## Selected extract
United States District Court, E.D. Arkansas, Western Division
OPINION AND ORDER
J.
LEON HOLMES UNITED STATES DISTRICT JUDGE.
Mary
Flowers worked as a nurse at the University of Arkansas for
Medical Sciences. She entered into a contract with UAMS that
provided for her to work on weekends with an additional 30%
pay as long as she did not miss more than six weekend shifts
during the contract's six-month period. In the second
half of 2016, Flowers missed more than six shifts due in part
to her taking FMLA leave in July and August. When she
returned to work, UAMS discontinued her 30% weekend pay
differential. After Flowers continued to clock in using the
30% pay differential code despite being told she was not
receiving such pay anymore, UAMS terminated her employment in
January 2017.
Flowers
sued. Her complaint asserts violations of the Family and
Medical Leave Act, the Americans with Disabilities Act, the
Rehabilitation Act, and 42 U.S.C. § 1983. She also
brings state law claims for breach of contract and an
Arkansas Civil Rights Act violation. The defendants move for
summary judgment. For the reasons to be explained, their
motion is granted.
A court
should enter summary judgment if the evidence, viewed in the
light most favorable to the nonmoving party, demonstrates
that there is no genuine dispute as to any material fact and
that the moving party is entitled to judgment as a matter of
law. Fed.R.Civ.P. 56(a); see also Anderson v. Liberty
Lobby, Inc., 477 U.S. 242, 249-50, 106 S.Ct. 2505, 2511,
91 L.Ed.2d 202 (1986); Torgerson v. City of
Rochester, 643 F.3d 1031, 1042 (8th Cir. 2011) (en
banc). A movant meets its “far from stringent”
initial burden if it points out that there is an absence of
evidence to support the nonmoving party's case.
Bedford v. Doe, 880 F.3d 993, 996 (8th Cir. 2018).
Once this is done, the nonmoving party must submit
evidentiary materials showing there is a genuine issue for
trial. Id. at 997. A genuine dispute of material
fact exists only if the evidence is sufficient to allow a
jury to return a verdict for the nonmoving party.
Anderson, 477 U.S. at 249, 106 S.Ct. at 2511.
As
mentioned, Flowers was a nurse who worked weekend shifts at
UAMS. All nurses working weekend shifts received a 10%
weekend differential increase in pay, but some nurses who
worked weekend shifts signed a “Weekend Option
Agreement” which provided, instead, for a 30% weekend
pay differential. To receive the 30% increase in pay, the
nurses agreed not to miss more than six[1] weekend shifts.
If a nurse missed more than six shifts, that nurse no longer
qualified for the 30% pay differential and could not apply to
receive the weekend option pay for one year.
Flowers
was on a Weekend Option Agreement from January 1, 2016 to
June 30, 2016. During that period she missed work for her
mother's illness and funeral. The parties dispute whether
Flowers was on a Weekend Option Agreement from July 1, 2016
to December 31, 2016. Flowers said she slid the signed
contract under her supervisor's door; the defendants say
she did not. For the purposes of this motion the Court
assumes that Flowers turned the contract in and was on the
Weekend Option Agreement for the second half of 2016.

## Supplied data
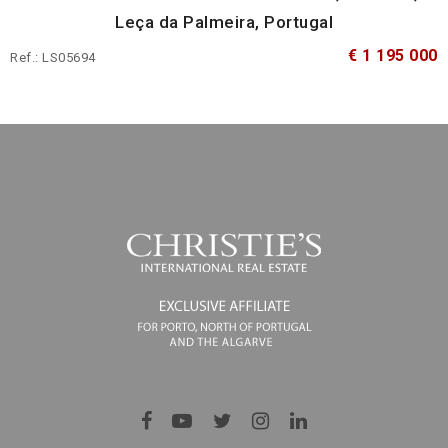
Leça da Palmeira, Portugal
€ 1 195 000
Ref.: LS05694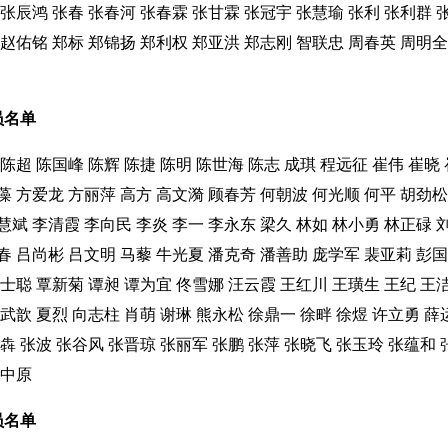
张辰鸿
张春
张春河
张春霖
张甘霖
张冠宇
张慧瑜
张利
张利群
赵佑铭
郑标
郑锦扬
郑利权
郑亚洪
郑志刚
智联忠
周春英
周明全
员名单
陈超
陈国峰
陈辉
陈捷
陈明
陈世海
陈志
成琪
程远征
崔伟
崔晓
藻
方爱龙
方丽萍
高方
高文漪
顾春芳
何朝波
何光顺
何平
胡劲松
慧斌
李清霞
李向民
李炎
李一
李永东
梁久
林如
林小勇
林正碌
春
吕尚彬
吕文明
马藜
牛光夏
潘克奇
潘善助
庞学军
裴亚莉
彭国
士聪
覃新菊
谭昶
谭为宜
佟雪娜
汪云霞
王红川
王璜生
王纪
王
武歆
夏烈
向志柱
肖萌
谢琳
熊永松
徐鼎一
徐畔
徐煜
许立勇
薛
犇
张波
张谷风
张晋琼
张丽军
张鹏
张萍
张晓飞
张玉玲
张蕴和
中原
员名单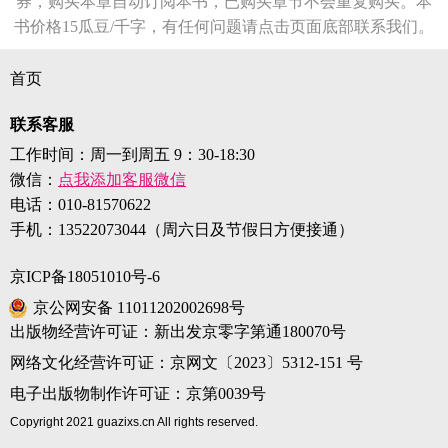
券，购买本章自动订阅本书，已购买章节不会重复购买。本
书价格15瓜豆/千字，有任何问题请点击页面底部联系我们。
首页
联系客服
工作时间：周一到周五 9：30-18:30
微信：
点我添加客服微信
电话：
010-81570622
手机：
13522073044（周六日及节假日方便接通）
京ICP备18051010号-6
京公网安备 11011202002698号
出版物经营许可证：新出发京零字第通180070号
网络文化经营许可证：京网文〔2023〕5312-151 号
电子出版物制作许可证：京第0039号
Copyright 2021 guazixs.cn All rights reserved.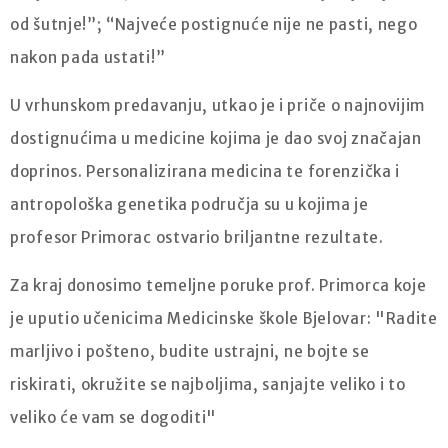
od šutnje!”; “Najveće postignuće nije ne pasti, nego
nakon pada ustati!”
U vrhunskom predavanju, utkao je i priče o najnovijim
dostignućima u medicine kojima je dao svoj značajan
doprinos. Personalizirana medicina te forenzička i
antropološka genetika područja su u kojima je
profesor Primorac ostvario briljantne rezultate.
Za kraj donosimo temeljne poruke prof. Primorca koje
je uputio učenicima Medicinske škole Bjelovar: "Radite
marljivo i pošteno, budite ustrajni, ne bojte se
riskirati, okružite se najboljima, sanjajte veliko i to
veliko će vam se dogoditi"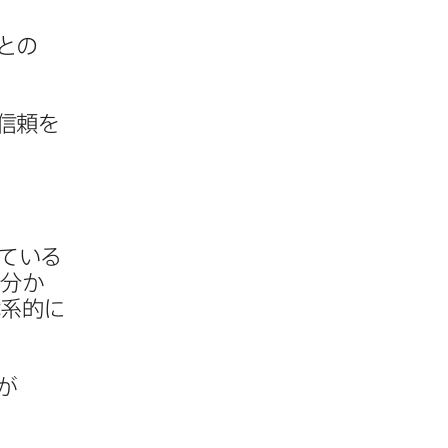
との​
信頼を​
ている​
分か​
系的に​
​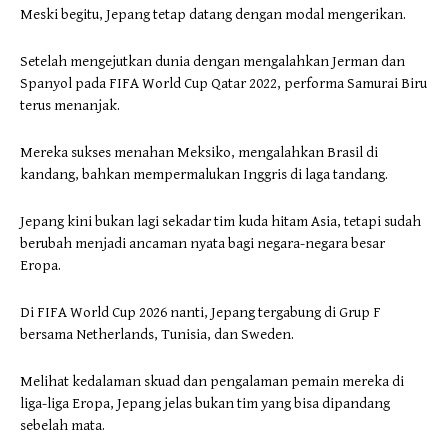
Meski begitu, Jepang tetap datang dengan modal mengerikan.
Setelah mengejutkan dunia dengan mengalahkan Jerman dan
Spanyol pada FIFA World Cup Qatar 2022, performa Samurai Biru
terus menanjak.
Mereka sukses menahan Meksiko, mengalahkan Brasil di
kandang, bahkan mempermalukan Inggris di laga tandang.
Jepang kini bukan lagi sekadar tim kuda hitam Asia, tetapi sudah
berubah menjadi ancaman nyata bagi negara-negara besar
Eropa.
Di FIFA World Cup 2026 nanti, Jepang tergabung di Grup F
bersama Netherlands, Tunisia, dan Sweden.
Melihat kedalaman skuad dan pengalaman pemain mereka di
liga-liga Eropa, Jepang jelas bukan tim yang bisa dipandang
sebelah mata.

## Exercise instructions
**a)** According to the court opinion, what weekend pay differential did all nurses working weekend shifts at UAMS receive?
**b)** Say whether each statement agrees with the court opinion, and quote the deciding words for each. (i) UAMS ended Flowers's employment in January 2017. (ii) A nurse who missed more than six weekend shifts could apply again for the weekend option pay after six months. (iii) The defendants agree that Flowers turned in the signed contract for the second half of 2016.
**c)** Retype the court opinion from "Once this is" down to "S.Ct. at 2511.".

## Answers to the exercise
**a)** All nurses working weekend shifts received a 10% weekend differential increase in pay.

**b)**
(i) Yes: "UAMS terminated her employment in January 2017."
(ii) No: "could not apply to receive the weekend option pay for one year."
(iii) No: "the defendants say she did not."

**c)**
Once this is done, the nonmoving party must submit
evidentiary materials showing there is a genuine issue for
trial. Id. at 997. A genuine dispute of material
fact exists only if the evidence is sufficient to allow a
jury to return a verdict for the nonmoving party.
Anderson, 477 U.S. at 249, 106 S.Ct. at 2511.